# What are the necessary/sufficient conditions for a system to be Hamiltonian/non-Hamiltonian?

I searched for a definition of Hamiltonian system on Huang and Tuckerman text but have not found anything precise.

So intuitively I suppose:

Hamiltonian system= a system which admits a complete description via Hamilton equations.

NON Hamiltonian system= a system which cannot be described via Hamilton equation.

Often I have heard things like "An hamiltonian system is a system which conserves energy".

But I know that an Hamiltonian system conserves energy if and only if its Hamiltonian does not depend explicitly on time: $$\frac{dH}{dt}=\frac{\partial H}{\partial t}$$ Up to now I have never found an example of an Hamiltonian system which does not conserve energy. My first question is: could someone give me an example of an Hamiltonian system which does not conserve energy?

Reading this: An example of non-Hamiltonian systems it says:

Hamiltonian mechanics describes reversible dynamics.

If this is true, could someone give me a reference in which this is explained?

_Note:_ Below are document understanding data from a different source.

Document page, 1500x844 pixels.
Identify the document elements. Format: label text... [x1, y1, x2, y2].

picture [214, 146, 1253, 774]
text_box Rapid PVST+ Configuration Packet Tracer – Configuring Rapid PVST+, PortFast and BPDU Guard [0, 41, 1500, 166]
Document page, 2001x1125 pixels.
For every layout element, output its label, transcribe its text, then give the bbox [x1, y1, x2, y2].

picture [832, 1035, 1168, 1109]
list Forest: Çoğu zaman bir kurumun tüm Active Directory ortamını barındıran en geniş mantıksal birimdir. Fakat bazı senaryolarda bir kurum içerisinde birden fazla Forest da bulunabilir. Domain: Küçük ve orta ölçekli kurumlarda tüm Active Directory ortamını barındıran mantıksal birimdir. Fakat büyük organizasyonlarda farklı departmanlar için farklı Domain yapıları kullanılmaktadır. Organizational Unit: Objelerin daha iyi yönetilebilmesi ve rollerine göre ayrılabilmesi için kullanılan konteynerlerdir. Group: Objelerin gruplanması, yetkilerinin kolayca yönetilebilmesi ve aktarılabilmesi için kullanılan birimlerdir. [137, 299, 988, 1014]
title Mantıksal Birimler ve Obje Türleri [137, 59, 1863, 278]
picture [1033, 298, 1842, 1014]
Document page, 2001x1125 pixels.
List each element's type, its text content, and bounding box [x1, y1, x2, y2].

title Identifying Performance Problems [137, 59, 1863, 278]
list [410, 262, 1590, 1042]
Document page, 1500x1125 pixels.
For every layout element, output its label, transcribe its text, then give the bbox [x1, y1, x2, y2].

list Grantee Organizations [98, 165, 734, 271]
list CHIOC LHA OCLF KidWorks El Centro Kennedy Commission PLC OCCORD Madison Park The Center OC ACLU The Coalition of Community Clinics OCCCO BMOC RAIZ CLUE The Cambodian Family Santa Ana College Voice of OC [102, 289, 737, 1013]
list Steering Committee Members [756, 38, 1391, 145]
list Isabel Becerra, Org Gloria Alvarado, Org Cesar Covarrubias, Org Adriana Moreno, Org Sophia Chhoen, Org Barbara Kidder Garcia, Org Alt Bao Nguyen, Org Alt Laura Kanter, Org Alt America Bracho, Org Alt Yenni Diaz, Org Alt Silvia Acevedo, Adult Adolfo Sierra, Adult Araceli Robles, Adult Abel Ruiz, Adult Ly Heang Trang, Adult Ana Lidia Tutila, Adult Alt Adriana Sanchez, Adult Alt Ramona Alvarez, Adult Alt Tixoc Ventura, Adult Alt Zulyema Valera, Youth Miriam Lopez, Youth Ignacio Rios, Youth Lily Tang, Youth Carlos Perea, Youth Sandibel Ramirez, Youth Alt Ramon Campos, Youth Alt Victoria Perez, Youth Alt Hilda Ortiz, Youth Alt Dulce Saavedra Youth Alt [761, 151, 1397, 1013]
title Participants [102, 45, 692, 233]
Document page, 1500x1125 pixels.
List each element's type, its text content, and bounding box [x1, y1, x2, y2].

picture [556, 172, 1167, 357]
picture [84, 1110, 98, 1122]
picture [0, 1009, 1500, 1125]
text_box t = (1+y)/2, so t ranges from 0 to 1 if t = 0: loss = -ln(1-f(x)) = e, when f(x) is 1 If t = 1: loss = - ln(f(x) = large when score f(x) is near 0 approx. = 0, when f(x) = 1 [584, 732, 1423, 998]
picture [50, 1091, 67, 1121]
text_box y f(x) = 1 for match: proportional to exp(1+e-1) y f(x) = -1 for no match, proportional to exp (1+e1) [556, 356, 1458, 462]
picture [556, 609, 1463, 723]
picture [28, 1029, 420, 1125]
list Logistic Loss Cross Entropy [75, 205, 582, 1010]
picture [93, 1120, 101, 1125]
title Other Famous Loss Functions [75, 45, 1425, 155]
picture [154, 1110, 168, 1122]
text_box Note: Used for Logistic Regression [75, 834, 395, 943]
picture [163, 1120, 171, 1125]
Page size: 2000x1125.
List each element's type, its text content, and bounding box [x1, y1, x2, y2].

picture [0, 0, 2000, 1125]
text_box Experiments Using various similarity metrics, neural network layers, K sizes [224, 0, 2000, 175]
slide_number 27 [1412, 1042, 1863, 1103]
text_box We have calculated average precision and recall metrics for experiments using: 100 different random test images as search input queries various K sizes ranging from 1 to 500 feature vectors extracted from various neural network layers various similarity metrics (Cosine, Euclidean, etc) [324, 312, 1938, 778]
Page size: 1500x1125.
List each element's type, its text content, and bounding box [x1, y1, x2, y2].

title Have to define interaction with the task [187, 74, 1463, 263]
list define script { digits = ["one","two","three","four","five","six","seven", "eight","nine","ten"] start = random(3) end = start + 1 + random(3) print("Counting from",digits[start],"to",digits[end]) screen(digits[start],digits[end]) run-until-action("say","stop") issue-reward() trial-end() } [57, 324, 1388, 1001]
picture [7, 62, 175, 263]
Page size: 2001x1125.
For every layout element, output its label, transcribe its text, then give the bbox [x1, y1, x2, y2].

A mechanical system is Hamiltonian if it is described by a scalar function $$H:\Gamma\to\mathbb R$$, where $$\Gamma$$ is an even-dimensional manifold, which physically corresponds to the cotangent bundle to the configuration space (this interpretation might actually lack any physical interpretation, cf. http://www.ltcc.ac.uk/courses/BioMathematics/LTCC_LV2010.pdf on the Hamiltonian approach to the Lotka-Volterra equations). The dynamics arises through the local flow defined by the Hamiltonian vector field $$X_H$$, which comes from taking the 1-form $$\text d H$$ and taking it to the tangent bundle through the natural symplectic structure (of symplectic form $$\omega$$) on $$\Gamma$$ by $$\text d H := \iota_{X_H}\omega.$$ A remarkable property of Hamiltonian systems is then given by Liouville's theorem, which states that the volume of a closed surface in $$\Gamma$$ is preserved by the flow generated by $$X_H$$. Roughly speaking, this means that every point inside such a surface, when taken as an initial condition for the equation of motions, evolves in such a way that the volume of the closed surface remains constant at any time, although it might change shape through the time evolution. Mechanical systems that do not exhibit this phenomenon cannot possibly be Hamiltonian, and therefore the equations cannot be derived, as described above, from a single scalar function.